I can only suppose that Generic Torture Porn Halloween Release is too awkward a title for theater marquees, but it’s so much more descriptive of the film at hand than Saw IV. The ad campaign’s tagline—“It’s a trap!”—is much more honest, since the film clearly is a trap to get the unwary viewer to break loose with some cold, hard cash for more reheated trash. Judging by the fact that the movie has opened with a $31-million-weekend box office, it would seem unarguable that it’s a very good trap, too. Then again, it’s not hard to sell a horror picture at Halloween—and since the Saw franchise seems now to own the holiday with four pictures in four years, it was a given that this was going to be big regardless of its actual quality.
Those who follow these films know that the big question was just how the series was not only going to carry on, but actually still feature the Jigsaw character (Tobin Bell). I’m afraid the answer is the quintessence of ho-hummery. In olden days, screenwriters were pretty clever at finding ways to bring the Frankenstein Monster, the Wolf Man or Dracula back for another round of sinister shenanigans. Even if they played fast and loose with the occurrences of the previous film and relied heavily on the likelihood that viewers (without recourse to home video) didn’t remember last time all that clearly, regardless, they tried. What newcomer scribes Patrick Melton and Marcus Dunstan offer isn’t remotely clever, being nothing more than a heavy reliance on flashbacks and a rehash of the old fractured time-line gambit the series used previously.
The only winner in all this is Tobin Bell, who gets a much more active role than that afforded him in previous entries. One can only hope that Mr. Bell enjoyed the opportunity to demonstrate his thespian skills with all this backstory guff about what turned a mild-mannered engineer into the monstrous Jigsaw, who spent three movies elaborately torturing folks to death. Chances are no one else will have nearly as much fun as he did playing the role. Let’s face it, people go to these movies for the express purpose of torture and gore, not to see what an unhappy life the villain had. Worse, attempts at humanizing Jigsaw only serve to make the character that much less larger than life and mythical. All it really does is eat up footage in between gore set pieces.
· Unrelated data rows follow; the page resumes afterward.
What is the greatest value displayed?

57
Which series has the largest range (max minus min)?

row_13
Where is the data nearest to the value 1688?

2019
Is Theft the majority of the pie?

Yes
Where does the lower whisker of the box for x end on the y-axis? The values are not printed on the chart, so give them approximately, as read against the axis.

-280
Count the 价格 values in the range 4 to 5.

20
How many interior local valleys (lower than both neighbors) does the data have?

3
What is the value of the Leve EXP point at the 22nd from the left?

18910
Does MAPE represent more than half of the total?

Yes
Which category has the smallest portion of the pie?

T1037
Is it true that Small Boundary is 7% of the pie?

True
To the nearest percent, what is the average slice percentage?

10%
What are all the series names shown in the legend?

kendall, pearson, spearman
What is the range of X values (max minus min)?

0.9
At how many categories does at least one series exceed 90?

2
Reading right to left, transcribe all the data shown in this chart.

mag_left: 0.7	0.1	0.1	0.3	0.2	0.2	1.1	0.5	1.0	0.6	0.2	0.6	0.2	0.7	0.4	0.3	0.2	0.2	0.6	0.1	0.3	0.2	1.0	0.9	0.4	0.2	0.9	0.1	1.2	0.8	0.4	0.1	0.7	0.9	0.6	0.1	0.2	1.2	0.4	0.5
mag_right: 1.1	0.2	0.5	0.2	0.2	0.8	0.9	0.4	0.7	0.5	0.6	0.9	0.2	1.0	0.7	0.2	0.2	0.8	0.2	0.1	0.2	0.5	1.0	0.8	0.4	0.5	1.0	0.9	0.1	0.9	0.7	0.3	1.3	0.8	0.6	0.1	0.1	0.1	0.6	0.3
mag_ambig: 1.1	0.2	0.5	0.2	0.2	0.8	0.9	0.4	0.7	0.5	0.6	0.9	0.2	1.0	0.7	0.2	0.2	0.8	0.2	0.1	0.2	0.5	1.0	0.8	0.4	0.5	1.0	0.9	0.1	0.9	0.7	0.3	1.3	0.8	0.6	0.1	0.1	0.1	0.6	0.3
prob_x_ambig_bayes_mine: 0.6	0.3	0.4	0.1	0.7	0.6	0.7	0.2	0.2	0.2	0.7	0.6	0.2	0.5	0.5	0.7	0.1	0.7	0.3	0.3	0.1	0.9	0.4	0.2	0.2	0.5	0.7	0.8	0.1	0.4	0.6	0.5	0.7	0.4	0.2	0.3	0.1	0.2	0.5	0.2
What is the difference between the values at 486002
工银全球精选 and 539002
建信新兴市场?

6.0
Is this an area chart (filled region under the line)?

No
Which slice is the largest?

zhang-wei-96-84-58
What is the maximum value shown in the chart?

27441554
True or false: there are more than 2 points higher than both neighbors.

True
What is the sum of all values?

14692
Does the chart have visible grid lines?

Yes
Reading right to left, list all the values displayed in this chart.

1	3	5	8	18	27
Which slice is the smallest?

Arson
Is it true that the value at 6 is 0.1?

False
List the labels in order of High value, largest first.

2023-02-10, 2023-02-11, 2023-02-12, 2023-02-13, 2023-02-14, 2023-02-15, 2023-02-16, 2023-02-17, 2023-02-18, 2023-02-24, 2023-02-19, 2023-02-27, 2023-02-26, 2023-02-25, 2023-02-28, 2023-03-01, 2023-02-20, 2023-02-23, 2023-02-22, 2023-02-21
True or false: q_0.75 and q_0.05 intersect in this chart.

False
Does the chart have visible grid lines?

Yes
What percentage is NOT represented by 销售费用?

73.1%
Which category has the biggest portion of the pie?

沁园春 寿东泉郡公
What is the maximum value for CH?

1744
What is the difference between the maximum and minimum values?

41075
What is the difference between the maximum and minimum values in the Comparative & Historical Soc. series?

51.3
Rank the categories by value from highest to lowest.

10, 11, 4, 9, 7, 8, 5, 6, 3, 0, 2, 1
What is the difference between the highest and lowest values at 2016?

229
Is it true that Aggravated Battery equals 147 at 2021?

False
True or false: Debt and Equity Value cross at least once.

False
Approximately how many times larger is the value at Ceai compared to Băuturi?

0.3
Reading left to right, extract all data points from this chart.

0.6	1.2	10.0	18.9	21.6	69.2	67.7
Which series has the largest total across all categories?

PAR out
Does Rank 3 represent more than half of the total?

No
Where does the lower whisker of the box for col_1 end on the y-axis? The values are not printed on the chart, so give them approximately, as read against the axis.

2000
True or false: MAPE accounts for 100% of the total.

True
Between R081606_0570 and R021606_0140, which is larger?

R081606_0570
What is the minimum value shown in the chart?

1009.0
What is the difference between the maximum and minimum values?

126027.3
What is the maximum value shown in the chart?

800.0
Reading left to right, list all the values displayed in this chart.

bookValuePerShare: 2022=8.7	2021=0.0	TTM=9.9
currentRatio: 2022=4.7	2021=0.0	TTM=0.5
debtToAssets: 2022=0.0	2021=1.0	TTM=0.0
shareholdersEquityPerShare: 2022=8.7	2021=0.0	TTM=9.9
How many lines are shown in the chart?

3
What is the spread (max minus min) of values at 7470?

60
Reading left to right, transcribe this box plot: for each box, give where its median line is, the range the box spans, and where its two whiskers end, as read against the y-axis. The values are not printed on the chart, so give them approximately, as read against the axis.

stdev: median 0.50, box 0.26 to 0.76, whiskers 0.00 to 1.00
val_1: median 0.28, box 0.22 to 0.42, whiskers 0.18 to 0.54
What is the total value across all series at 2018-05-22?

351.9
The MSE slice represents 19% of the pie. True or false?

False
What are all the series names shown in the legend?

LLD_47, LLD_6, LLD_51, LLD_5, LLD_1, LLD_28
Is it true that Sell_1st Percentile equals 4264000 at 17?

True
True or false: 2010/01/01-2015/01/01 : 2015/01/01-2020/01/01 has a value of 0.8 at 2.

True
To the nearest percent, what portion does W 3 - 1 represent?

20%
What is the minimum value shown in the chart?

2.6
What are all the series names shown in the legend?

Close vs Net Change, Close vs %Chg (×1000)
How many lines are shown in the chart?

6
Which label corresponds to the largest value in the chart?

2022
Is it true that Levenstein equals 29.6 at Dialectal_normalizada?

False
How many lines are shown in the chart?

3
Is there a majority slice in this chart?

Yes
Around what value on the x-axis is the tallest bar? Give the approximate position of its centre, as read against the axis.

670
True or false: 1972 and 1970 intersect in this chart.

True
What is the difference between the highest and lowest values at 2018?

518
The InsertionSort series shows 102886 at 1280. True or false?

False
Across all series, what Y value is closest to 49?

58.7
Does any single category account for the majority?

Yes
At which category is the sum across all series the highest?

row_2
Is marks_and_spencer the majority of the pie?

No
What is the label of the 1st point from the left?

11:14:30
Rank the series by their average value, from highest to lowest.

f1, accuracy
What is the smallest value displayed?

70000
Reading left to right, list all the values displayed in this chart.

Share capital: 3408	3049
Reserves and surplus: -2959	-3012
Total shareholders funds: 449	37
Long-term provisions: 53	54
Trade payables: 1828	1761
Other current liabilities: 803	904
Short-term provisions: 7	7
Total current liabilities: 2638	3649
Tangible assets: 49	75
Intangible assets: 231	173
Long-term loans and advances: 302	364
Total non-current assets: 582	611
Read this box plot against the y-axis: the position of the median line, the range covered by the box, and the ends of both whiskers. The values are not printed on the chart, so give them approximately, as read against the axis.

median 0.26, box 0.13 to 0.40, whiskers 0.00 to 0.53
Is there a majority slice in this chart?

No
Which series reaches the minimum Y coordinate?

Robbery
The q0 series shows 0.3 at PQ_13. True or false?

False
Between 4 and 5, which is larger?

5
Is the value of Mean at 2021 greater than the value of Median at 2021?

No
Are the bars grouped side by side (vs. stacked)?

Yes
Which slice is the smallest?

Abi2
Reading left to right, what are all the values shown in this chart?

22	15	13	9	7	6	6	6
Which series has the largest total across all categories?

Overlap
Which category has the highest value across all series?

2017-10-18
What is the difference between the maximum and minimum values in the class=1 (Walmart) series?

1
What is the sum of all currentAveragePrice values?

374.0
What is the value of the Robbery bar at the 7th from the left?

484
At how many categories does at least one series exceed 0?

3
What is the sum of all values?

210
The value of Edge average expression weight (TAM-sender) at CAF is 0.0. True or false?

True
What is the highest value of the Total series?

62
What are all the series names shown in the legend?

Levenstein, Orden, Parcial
Once again, the series confuses the repellent for the scary. After all, is there actually anything frightening about watching Jigsaw’s autopsy? Not really, but it makes for a largely pointless bit of cinematic unpleasantness. (And viewers who cringe and squeal over a shot of his scalp being pulled back seem to forget that Stuart Gordon pulled the same stunt back in 1985 in Re-Animator where the whole raison d’être wasn’t simply to induce nausea as it is here.) Even as torture porn, Saw IV is no great shakes. The setups this round are nothing to get excited about and lack even a shred of creativity of even the twisted variety. In the realm of slice-and-dice, hack-and-slash, maim-and-mutilate horrors it’s all been done before and done better. Even by the not exactly high standards of the Saw movies, this one’s scraping the bottom of the entrails pail.
I’m not even going to try to unravel the movie’s jiggered time line. Since the filmmakers obviously don’t care whether or not it makes sense, I’m hardly going to worry about it. Whether viewers smack their collective foreheads as soon as the penny drops in the slot is their concern. On the very minor plus side, director Darren Lynn Bousman, who’s helmed all but the first film, manages some pretty clever scene transitions—and gets bonus points simply for not being Eli Roth.
Otherwise, what is there to say? It’s just another Saw movie, and as such, it has all the seasonal appeal of finding a razor blade in an apple or realizing that chocolate you just ate was pure ex-lax. Rated R for sequences of grisly bloody violence, torture throughout and for language.